Despite many representations of a nefarious underground operating out-of-sight, Data Doctor's Ken Colburn explains what the deep web really is.
Q: What exactly is the “deep web” and how do you get to it?
Despite many representations of a nefarious underground operating out-of-sight, the deep web is mostly benign private databases and web resources not meant to be accessed by the general public.
The “surface web” is essentially what can be indexed by search engines such as Google or Bing, while the “deep web” consists of items that can’t be accessed using a search engine through a standard web browser.
Protected internet databases like those for banks, anything past a login screen like your private files stored in the cloud, and data stored by private companies aren’t indexed by search engines.
Websites can also specifically tell the search engines that they don’t want to be indexed, making them relatively “invisible” to the average user.
Most estimates put the deep web in the 90 percent range of the entire internet, because so much of what is stored online is protected information that requires some form of authentication or knowledge of a hidden web address.
The dark web
There is a very small percentage of the deep web where secret, and sometimes nefarious, activity is taking place, often referred to as the “dark web” or the “darknet.”
The tools used to access the dark web focus on anonymity by incorporating encryption and specialized privacy browsers like Tor. Also known as “The Onion Router,” Tor uses a large network of relays to bounce internet traffic through; it’s much like the layers of an onion, to make it much more difficult for anyone conducting any type of surveillance to see who is doing what.
The core technology used in Tor was actually developed by the U.S. Naval Research Lab in the mid ’90s for use by the intelligence community for protecting online communications. To this day, Tor and other similar tools are used by governments, activists and whistleblowers to communicate anonymously.

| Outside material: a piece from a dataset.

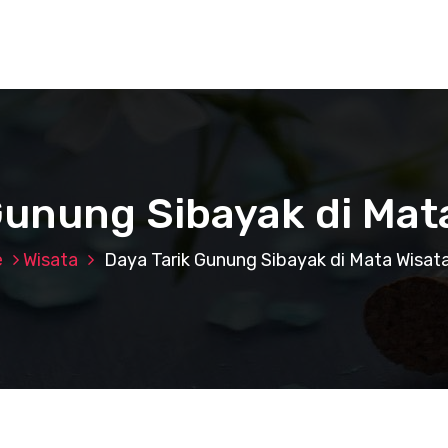
Gunung Sibayak di Ma
e
Wisata
Daya Tarik Gunung Sibayak di Mata Wisa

The Tor Project states: “Tor users include ‘normal people’ who wish to keep their internet activities private from websites and advertisers, people concerned about cyber-spying, users who are evading censorship such as activists, journalists and military professionals.”
Using Tor alone doesn’t mean you’re completely anonymous, and for most users, the trade off in slow performance isn’t worth the increase in privacy for daily surfing.
Tor’s dark side
Tor and other similar tools are also being used for illicit activities such as buying and selling drugs, stolen credit card numbers, stolen IDs, money laundering and more via black markets only accessible on the dark web.
One of the most famous dark web marketplaces was called Silk Road, which was shut down by the FBI in 2013. The site’s founder, Ross Ulbricht, was sentenced to life in prison without possibility of parole.
Despite law enforcement attempts to control illegal underground marketplaces, when one is shut down, two more seem to pop up.
To be fair, not all dark web resources operate in an illegal manner, and much of the activity taking place is vital to the efforts of law enforcement and the intelligence community. As with any technology, it’s impossible to control its uses for only legal purposes; so, as always, it’s the good with the bad.